PETER Goldsworthy has always tried to keep his writing fresh.
Not not the kind to be bound by genre, he has published works in a number of forms, from poetry and short stories, to novels and even opera libretto.
The critically acclaimed and author will join the smorgasbord of literary talent taking part in Adelaide Writers' Week events at the Pioneer Women's Memorial Garden.
A general practitioner and writer, he was born in Minlaton and lives in Adelaide.
His first novel, Maestro, is an Australian classic.
He has since built a reputation for writing genre-bending, expectation-defying works which are literary, highly readable and delivered with a healthy dose of humour.
In Minotaur, he explores the realm of crime fiction in a story about revenge which features a blind police officer.
"I wanted to write something with the propulsion of a Jason Bourne novel, but with a deeper structural resonance," he said. "Blindness is such a good metaphor for so many things."
Dr Goldsworthy describes the novel as "pretend" crime fiction.
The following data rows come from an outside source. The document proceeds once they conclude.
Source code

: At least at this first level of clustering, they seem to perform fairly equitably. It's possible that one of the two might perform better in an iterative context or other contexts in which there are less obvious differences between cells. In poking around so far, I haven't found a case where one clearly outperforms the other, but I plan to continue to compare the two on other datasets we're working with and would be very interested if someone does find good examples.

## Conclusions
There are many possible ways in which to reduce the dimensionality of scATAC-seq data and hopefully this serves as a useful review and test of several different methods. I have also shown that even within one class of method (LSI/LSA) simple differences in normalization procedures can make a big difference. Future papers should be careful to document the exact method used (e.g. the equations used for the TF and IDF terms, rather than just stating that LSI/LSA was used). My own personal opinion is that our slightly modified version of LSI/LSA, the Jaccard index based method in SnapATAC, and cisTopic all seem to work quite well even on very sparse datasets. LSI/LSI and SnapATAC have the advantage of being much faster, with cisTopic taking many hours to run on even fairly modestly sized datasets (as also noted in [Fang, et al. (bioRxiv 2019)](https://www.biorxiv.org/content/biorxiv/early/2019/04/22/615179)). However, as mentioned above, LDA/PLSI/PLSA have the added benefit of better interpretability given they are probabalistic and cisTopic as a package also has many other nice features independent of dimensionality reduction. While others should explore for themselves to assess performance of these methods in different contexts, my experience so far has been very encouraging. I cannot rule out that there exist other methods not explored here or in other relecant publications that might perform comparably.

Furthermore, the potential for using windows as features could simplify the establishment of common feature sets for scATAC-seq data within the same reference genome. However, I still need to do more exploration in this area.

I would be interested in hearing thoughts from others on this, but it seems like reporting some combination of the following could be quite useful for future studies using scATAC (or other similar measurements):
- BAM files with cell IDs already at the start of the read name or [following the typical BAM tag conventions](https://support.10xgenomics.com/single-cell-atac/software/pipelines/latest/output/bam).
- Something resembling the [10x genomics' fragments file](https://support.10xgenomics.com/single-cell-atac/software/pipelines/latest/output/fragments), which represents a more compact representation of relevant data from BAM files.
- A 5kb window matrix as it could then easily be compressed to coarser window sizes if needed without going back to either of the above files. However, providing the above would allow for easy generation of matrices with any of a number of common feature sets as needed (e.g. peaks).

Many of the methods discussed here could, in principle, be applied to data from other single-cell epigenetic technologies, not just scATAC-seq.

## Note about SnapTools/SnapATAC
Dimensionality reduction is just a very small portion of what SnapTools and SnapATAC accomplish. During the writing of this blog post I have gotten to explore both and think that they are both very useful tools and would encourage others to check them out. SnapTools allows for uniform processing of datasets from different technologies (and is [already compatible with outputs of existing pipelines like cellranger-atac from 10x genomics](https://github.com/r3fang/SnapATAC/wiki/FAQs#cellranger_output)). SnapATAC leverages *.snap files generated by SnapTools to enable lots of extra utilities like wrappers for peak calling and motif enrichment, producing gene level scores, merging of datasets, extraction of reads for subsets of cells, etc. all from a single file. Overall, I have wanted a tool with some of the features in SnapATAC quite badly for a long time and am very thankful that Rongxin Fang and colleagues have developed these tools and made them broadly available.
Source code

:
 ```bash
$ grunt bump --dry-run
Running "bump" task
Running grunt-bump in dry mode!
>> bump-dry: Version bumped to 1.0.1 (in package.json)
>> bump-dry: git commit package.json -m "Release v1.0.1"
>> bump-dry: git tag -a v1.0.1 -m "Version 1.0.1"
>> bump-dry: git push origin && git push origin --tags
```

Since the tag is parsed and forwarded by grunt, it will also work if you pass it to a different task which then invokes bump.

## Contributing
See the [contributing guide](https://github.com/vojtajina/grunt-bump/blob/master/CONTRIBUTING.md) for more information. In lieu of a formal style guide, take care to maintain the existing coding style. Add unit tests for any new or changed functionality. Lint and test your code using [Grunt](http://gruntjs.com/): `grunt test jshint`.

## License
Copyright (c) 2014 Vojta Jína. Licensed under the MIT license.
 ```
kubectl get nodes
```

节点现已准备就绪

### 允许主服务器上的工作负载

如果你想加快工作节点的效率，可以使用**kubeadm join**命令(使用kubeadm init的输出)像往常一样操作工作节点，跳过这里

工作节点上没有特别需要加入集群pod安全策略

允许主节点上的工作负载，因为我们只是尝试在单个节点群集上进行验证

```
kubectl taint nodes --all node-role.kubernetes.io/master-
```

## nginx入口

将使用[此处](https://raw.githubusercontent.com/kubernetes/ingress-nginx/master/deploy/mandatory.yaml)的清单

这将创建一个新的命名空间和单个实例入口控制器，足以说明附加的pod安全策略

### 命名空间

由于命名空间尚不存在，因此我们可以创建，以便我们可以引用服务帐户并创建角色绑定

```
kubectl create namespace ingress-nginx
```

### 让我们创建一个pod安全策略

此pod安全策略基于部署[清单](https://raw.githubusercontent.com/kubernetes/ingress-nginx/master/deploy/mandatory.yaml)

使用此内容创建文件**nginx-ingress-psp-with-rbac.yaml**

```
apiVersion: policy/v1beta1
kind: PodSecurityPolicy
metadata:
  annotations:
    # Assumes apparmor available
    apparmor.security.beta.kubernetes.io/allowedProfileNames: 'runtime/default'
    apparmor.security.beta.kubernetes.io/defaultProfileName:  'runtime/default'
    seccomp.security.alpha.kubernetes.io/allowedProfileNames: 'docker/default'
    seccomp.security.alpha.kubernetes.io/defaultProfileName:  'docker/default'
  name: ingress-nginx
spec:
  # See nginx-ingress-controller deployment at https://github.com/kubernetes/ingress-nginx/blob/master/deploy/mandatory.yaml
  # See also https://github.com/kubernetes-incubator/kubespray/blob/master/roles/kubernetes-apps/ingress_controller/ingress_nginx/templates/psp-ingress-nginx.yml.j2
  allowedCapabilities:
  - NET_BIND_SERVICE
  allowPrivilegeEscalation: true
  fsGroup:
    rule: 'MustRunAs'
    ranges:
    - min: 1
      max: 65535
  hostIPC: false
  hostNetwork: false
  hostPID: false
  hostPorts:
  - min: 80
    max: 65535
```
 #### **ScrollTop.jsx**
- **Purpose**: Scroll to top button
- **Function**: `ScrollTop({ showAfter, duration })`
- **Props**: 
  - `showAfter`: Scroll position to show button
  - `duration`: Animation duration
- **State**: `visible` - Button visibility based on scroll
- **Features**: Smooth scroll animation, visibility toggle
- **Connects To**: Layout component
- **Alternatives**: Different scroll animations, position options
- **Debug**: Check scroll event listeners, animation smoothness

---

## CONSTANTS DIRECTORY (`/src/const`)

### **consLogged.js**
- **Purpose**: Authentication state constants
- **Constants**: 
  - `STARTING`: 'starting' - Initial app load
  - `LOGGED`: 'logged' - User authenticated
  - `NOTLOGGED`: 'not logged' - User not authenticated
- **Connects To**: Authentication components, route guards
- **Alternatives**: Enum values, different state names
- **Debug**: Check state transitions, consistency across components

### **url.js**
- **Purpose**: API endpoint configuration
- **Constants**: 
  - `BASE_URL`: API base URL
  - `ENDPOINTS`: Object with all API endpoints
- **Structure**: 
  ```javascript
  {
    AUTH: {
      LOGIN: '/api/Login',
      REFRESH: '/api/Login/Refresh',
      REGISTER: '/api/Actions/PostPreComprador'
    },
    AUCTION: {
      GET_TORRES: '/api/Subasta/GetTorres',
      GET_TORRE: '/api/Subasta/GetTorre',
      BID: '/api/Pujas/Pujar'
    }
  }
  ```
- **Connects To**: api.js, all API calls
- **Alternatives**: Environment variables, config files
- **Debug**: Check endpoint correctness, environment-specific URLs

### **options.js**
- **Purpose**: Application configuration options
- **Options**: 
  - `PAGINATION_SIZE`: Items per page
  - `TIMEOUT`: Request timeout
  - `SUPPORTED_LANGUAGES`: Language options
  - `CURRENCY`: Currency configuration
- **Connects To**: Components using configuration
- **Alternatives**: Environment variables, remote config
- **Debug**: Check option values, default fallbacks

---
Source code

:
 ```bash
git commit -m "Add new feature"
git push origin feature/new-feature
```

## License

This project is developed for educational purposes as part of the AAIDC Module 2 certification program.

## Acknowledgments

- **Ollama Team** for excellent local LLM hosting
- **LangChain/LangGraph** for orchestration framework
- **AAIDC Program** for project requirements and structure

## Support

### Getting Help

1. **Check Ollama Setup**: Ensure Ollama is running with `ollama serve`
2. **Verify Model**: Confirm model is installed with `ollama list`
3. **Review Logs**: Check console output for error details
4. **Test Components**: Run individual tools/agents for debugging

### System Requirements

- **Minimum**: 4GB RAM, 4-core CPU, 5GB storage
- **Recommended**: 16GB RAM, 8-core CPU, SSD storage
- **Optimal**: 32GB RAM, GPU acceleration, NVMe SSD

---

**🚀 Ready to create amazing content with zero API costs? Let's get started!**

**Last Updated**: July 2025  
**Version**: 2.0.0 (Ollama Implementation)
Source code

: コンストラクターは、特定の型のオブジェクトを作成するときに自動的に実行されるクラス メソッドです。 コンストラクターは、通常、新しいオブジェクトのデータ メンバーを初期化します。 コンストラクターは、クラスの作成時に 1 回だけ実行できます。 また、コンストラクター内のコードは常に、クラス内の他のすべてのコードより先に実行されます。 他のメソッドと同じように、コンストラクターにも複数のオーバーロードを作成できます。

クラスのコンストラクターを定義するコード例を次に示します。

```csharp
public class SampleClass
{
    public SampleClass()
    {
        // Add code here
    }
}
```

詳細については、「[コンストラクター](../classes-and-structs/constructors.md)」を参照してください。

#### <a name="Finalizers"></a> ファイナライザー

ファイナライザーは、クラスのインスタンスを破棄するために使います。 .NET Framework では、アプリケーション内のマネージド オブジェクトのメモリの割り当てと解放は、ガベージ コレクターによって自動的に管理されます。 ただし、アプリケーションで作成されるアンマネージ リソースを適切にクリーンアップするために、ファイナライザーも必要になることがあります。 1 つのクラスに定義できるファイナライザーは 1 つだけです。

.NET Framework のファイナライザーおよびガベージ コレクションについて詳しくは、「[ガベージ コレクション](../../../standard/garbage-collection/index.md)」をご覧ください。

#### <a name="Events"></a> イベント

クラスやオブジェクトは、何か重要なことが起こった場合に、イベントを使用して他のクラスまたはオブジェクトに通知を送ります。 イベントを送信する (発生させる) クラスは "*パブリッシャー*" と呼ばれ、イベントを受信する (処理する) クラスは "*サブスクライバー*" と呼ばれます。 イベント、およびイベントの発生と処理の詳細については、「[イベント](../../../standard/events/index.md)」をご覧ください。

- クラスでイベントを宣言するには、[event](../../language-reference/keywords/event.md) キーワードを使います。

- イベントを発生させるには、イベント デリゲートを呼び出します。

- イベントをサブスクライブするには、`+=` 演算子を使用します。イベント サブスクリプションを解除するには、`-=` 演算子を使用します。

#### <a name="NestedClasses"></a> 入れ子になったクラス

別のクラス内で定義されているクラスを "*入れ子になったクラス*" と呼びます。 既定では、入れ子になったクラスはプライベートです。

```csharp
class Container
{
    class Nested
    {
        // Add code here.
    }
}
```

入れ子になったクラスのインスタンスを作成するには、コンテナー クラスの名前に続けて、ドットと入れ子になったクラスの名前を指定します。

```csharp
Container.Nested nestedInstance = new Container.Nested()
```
The lead character was inspired by a blind patient who taught him to tap a cane and a friend who was a police officer.
His love of writing dates back to his youth.
He used to write science fiction inspired stories about he and his friends travelling around the galaxy at the age of 11 or 12, in good-natured competition with a friend.
Dr Goldsworthy developed a love of writing poetry while studying medicine.
After starting his medical career, he became interested in writing short fiction and eventually novels.
"It took me a while to realise there was an extra pleasure in the novel - the pleasure of getting lost in another world."
He said writing novels requires a certain obsession with a particular subject. Writing one was exhausting and at times frustrating.
"The best reason to publish is that you stop tampering with the novel," he said.
"Every time you read them, you change something else.
"It's easier to get the satisfaction of true completion out of a short story - to get to the point where it's like a piece of furniture ... it fits perfectly together."
Dr Goldsworthy, who is being treated for myeloma, is now working on a "cancer diary" about his experiences fighting the disease.
He describes the entries as "not poems as such; more meditations which are oblique and darkly humorous".
Adelaide Writers' Week, part of the Adelaide Festival, will feature acclaimed authors from Australia and overseas. It takes place from February 29-March 5.